At the main underground FEP at Natanz, production hall A is being set up with eight units (A24-A28 initially, A21-A23 later), each of 18 cascades with 164 IR-1 centrifuges – total 2952 each unit.  In August 2010 the IAEA reported that over 30.7 tonnes of UF6 had been fed into FEP, and 2803 kg of low-enriched uranium hexafluoride (3.5% U-235) had been produced. The target capacity is said to be 54,000 centrifuges.  In November 2012 there were 10,414 centrifuges installed in 61 cascades with a 62nd cascade nearly ready, and 54 cascades were operating (9156 centrifuges). A total of 7611 kg of low-enriched UF6 had been produced at FEP, from over 75 tonnes of UF6 feed, and the rate was steady at 242 kg/month. About 1557 kg of this had been used to make the 19.75 % enriched UF6.

Fordow FFEP 

In September 2009, after the fact was exposed internationally, Iran told the IAEA that it was building another enrichment plant at Fordow, about 20 km north of Qom, in an underground tunnel complex on a military base. This Fordow FFEP is designed to have 8 cascades each of 174 IR-1 machines in each of two halls. Evidently construction began in 2006, and in November 2012 it had four IR-1 cascades (two sets tandem) operating, each 174 machines (so 696 centrifuges), producing 19.75% enriched uranium at a rate of 10.25 kg/month. Four further cascades have been installed and ready, and a further eight cascades with equipment in place but not installed.

Progress and plans 

Over 2009-10 the Iranian centrifuge program was set back by the Stuxnet computer virus which affected Iranian companies involved with the control systems for the IR-1 centrifuges.  In late 2009 to early 2010 about 1000 centrifuges at FEP were decommissioned. This appears to have been due to Stuxnet affecting frequency converters and causing the motors to over-speed, destroying the units. The normal failure rate of the IR-1 centrifuges is reported as about 10% per year.

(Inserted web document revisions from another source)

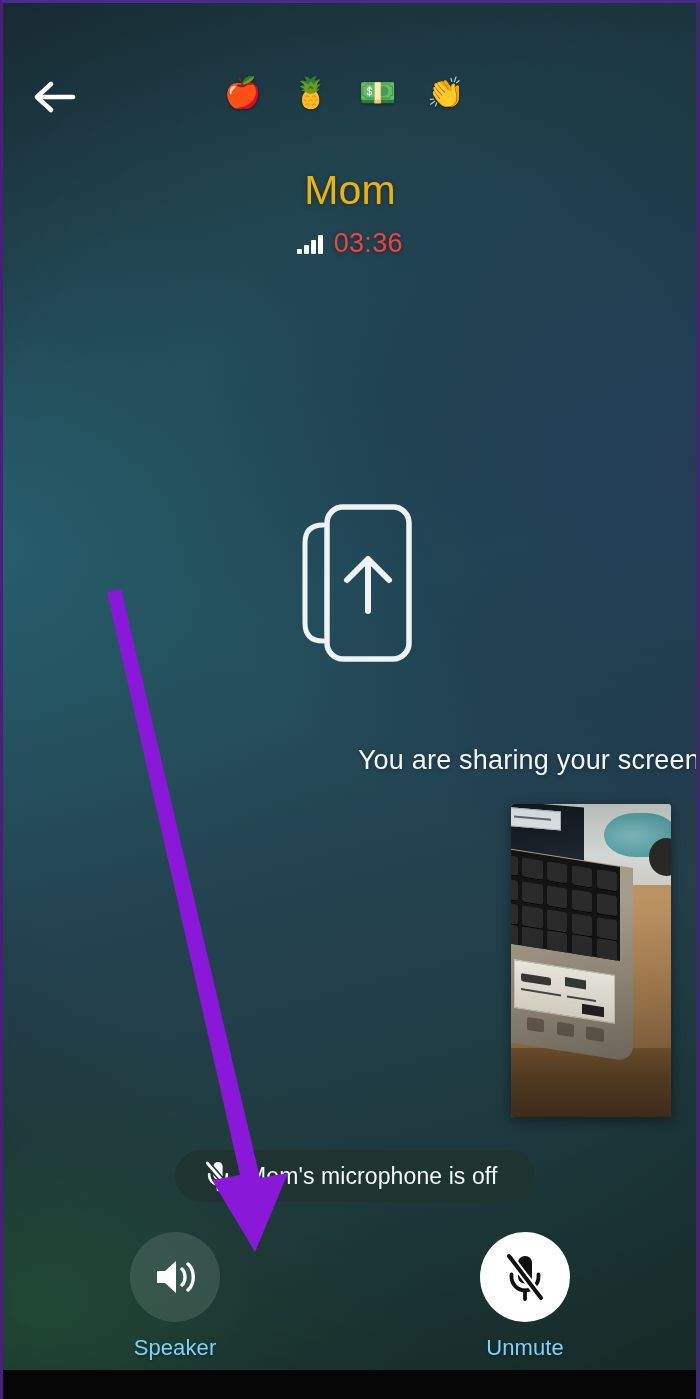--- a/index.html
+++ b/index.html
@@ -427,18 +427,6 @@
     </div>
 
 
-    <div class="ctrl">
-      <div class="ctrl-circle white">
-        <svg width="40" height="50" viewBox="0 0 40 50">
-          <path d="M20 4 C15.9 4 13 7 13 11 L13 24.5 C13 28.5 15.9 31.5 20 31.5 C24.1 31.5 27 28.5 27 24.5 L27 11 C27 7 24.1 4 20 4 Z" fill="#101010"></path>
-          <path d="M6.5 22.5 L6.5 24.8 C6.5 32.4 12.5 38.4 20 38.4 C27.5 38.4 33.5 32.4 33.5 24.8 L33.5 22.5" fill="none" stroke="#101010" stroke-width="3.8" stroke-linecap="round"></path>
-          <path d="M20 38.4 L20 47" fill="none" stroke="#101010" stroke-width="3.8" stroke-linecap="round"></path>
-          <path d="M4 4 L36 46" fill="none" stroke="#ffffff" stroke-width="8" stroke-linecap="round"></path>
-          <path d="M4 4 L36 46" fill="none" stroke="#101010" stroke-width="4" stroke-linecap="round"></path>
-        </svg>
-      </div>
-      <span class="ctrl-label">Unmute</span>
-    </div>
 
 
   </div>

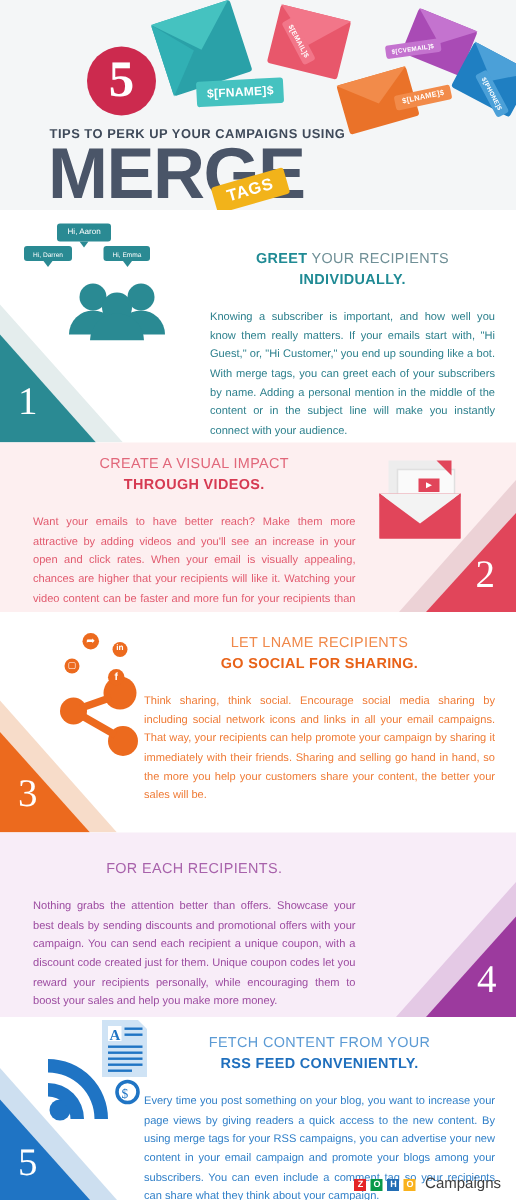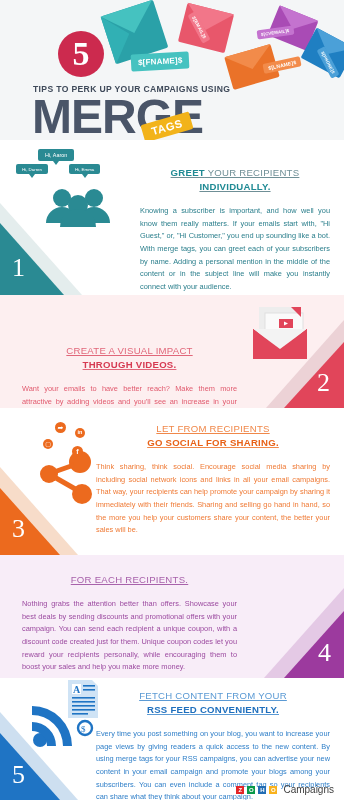--- a/index.html
+++ b/index.html
@@ -123,7 +123,6 @@
     line-height: 1.45;
     margin: 0;
     padding: 0;
-    text-decoration: underline;
   }
   .head b { font-weight: bold; }
   .body-txt {

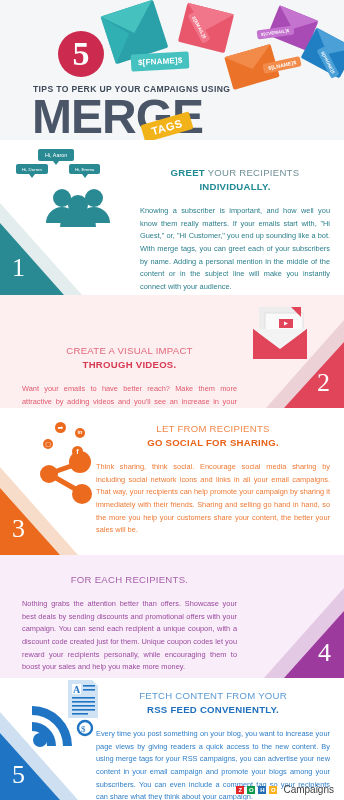--- a/index.html
+++ b/index.html
@@ -287,7 +287,7 @@
     </div>
 
     <div style="position:absolute;left:22px;top:8px;width:215px;">
-      <p class="head" style="color:#e1677a;margin-top:41px;">
+      <p class="head" style="color:#e1677a;">
         <span>CREATE A VISUAL IMPACT</span><br>
         <b style="color:#d63a52;">THROUGH VIDEOS.</b>
       </p>

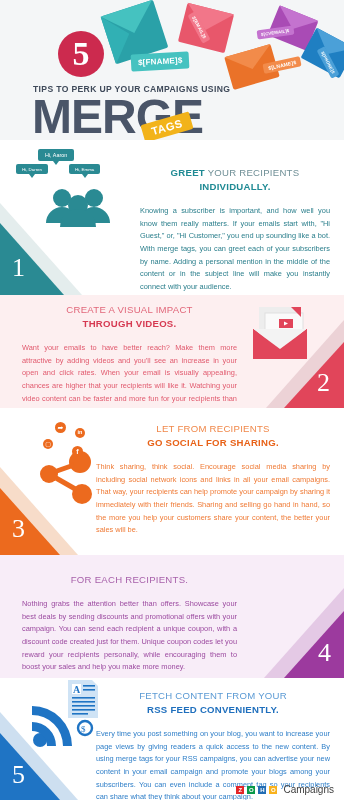--- a/index.html
+++ b/index.html
@@ -316,7 +316,7 @@
 
     <div style="position:absolute;left:96px;top:14px;width:234px;">
       <p class="head" style="color:#f0884a;">
-        <span>LET FROM RECIPIENTS</span><br>
+        <span>LET LNAME RECIPIENTS</span><br>
         <b style="color:#e86218;">GO SOCIAL FOR SHARING.</b>
       </p>
       <p class="body-txt" style="margin-top:11px;color:#ef7a35;">Think sharing, think social. Encourage social media sharing by including social network icons and links in all your email campaigns. That way, your recipients can help promote your campaign by sharing it immediately with their friends. Sharing and selling go hand in hand, so the more you help your customers  share your content, the better your sales will be.</p>

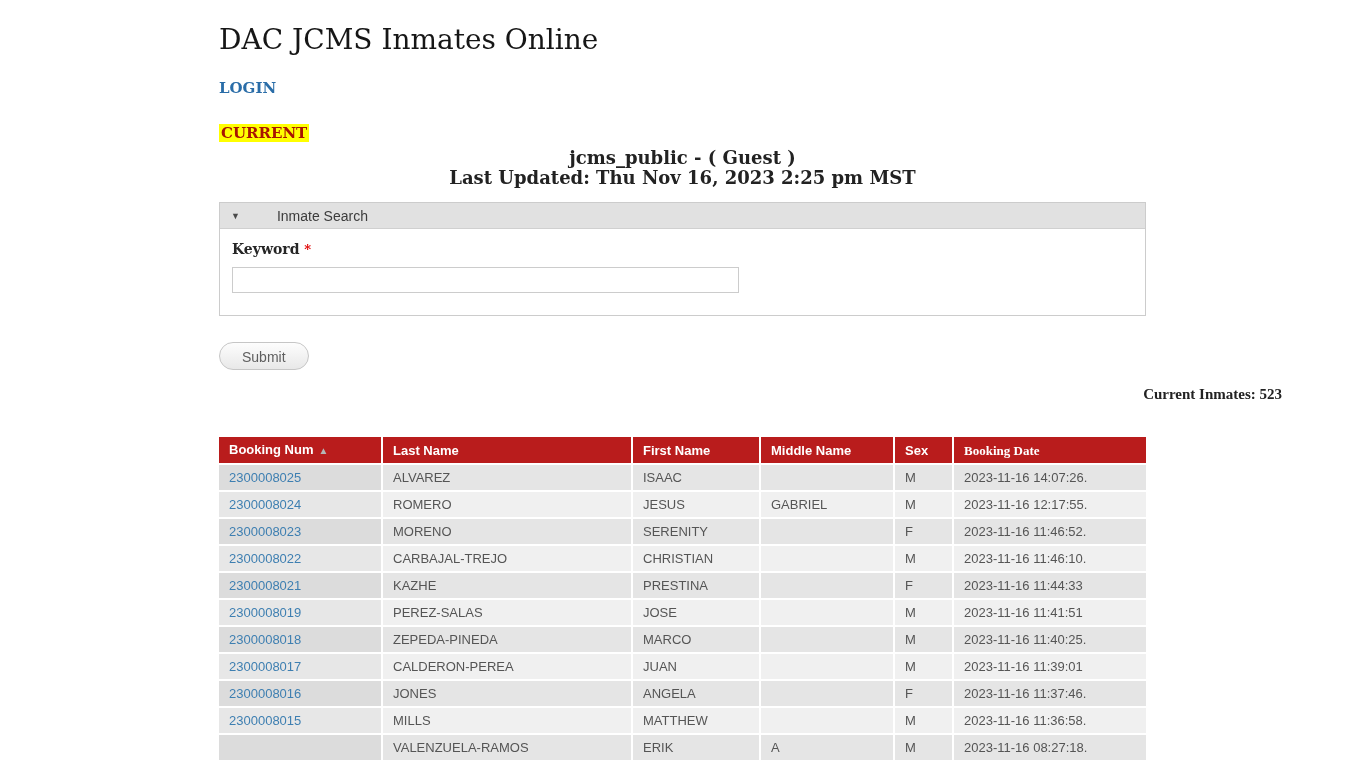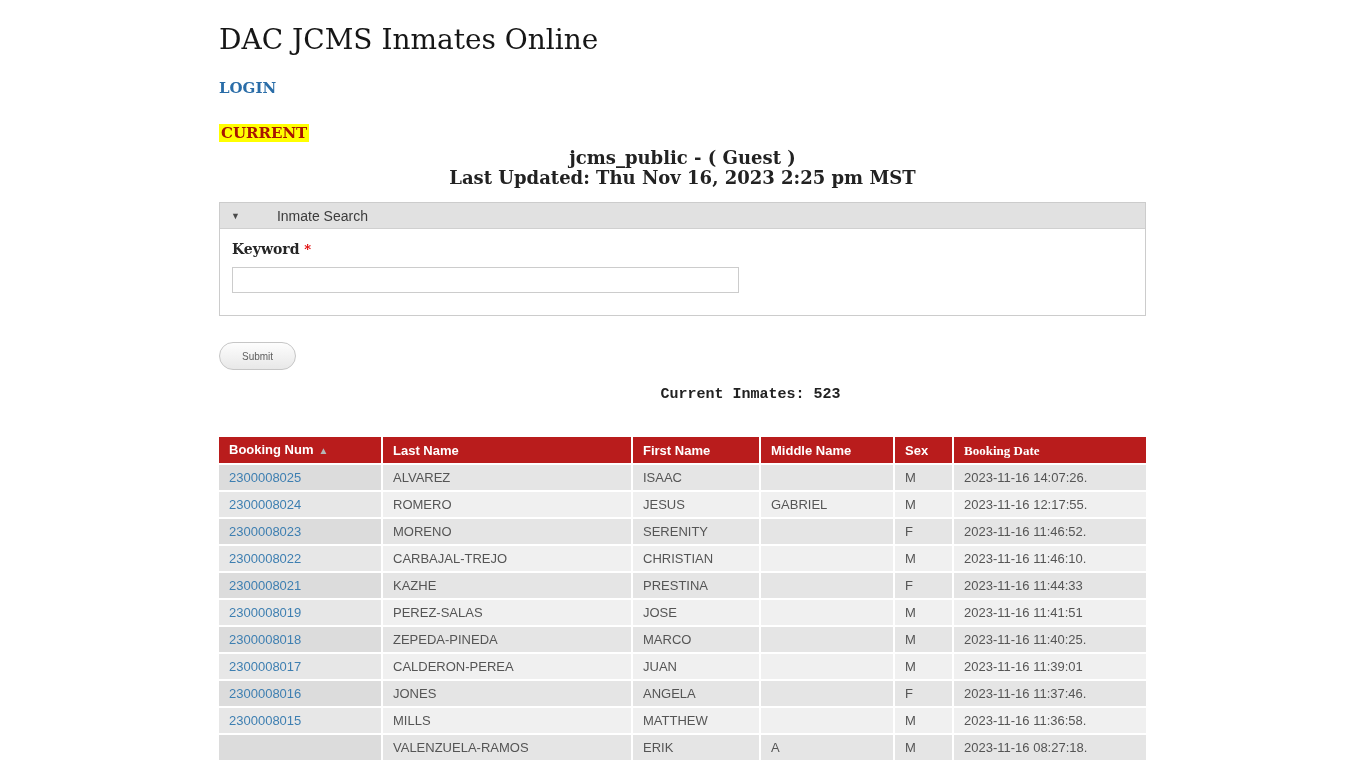--- a/index.html
+++ b/index.html
@@ -55,7 +55,7 @@
     margin-top: 26px; padding: 6px 22px; height: 28px;
     border: 1px solid #c6c6c6; border-radius: 15px;
     background: linear-gradient(#fdfdfd, #e8e8e8);
-    color: #5f5f5f; font-size: 10px; font-family: "Liberation Sans", sans-serif;
+    color: #5f5f5f; font-size: 14px; font-family: "Liberation Sans", sans-serif;
     cursor: pointer;
   }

The underground Fordow enrichment plant (FFEP) is evidently playing a larger role in producing 19.75% enriched uranium, using the well-proved IR-1 centrifuges. This positions Iran to stockpile a large amount of 19.75% LEU in a facility better protected against military strikes. 

With almost 10,000 centrifuges operating, most at 0.76 SWU/yr but some at 0.97 SWU/yr each, according to ISIS, the total is about 9000 SWU/yr capacity. The actual figure going into 2013 could be greater.

Thus at both PFEP and FFEP Iran had produced 232.8 kg of 19.75% enriched uranium to November 2012, and this was ongoing at about 15 kg/month. This far exceeds Iran’s needs for the Tehran research reactor. About 260 kg of that material could be turned into 56 kg of weapons-grade uranium with input of only 1800 SWU.